Output all the data exactly. Pictures do not belong in the copy.

-*-*-

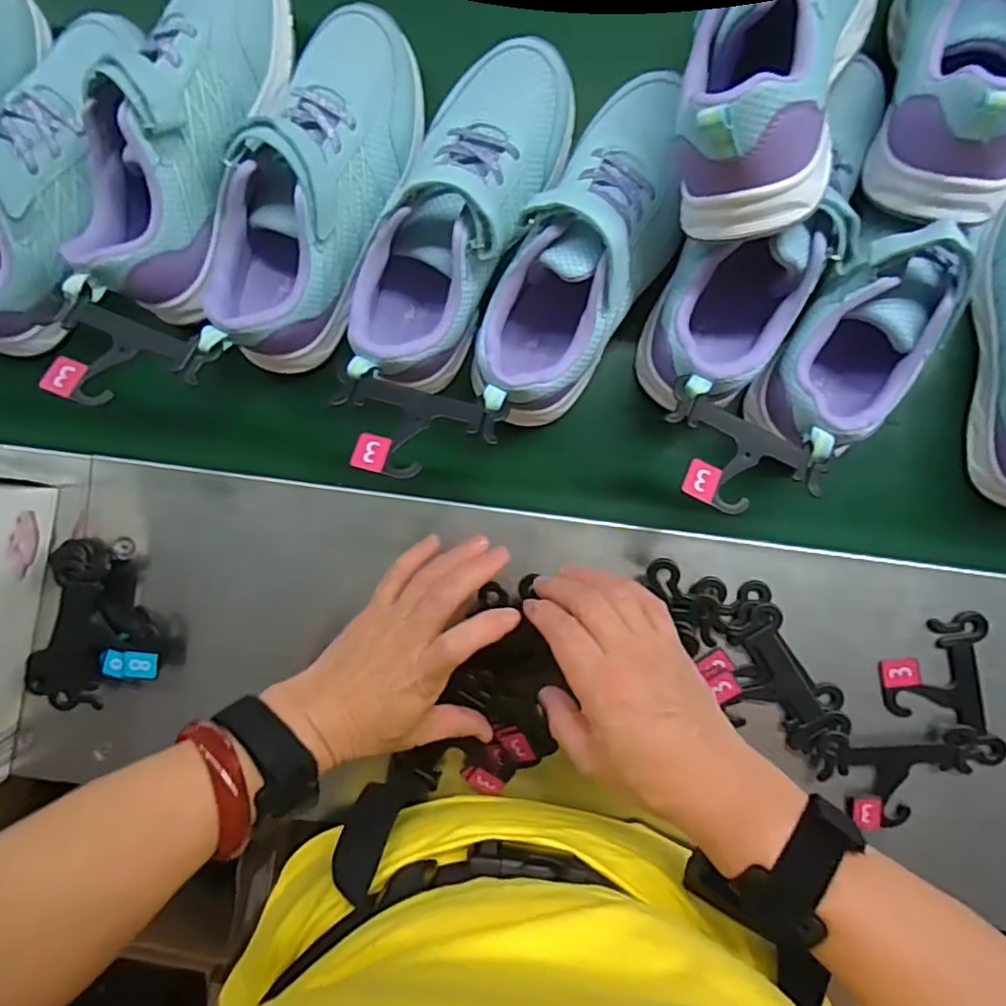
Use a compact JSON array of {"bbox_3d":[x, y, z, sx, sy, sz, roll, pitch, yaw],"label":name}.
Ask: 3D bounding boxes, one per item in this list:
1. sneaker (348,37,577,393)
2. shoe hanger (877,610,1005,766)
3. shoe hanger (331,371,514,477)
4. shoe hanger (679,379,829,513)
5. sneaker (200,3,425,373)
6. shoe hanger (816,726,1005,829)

-*-*-

■ Answer for this exercise ■
Use a compact JSON array of {"bbox_3d":[x, y, z, sx, sy, sz, roll, pitch, yaw],"label":name}.
Ask: 3D bounding boxes, one per item in this list:
1. sneaker (348,37,577,393)
2. shoe hanger (877,610,1005,766)
3. shoe hanger (331,371,514,477)
4. shoe hanger (679,379,829,513)
5. sneaker (200,3,425,373)
6. shoe hanger (816,726,1005,829)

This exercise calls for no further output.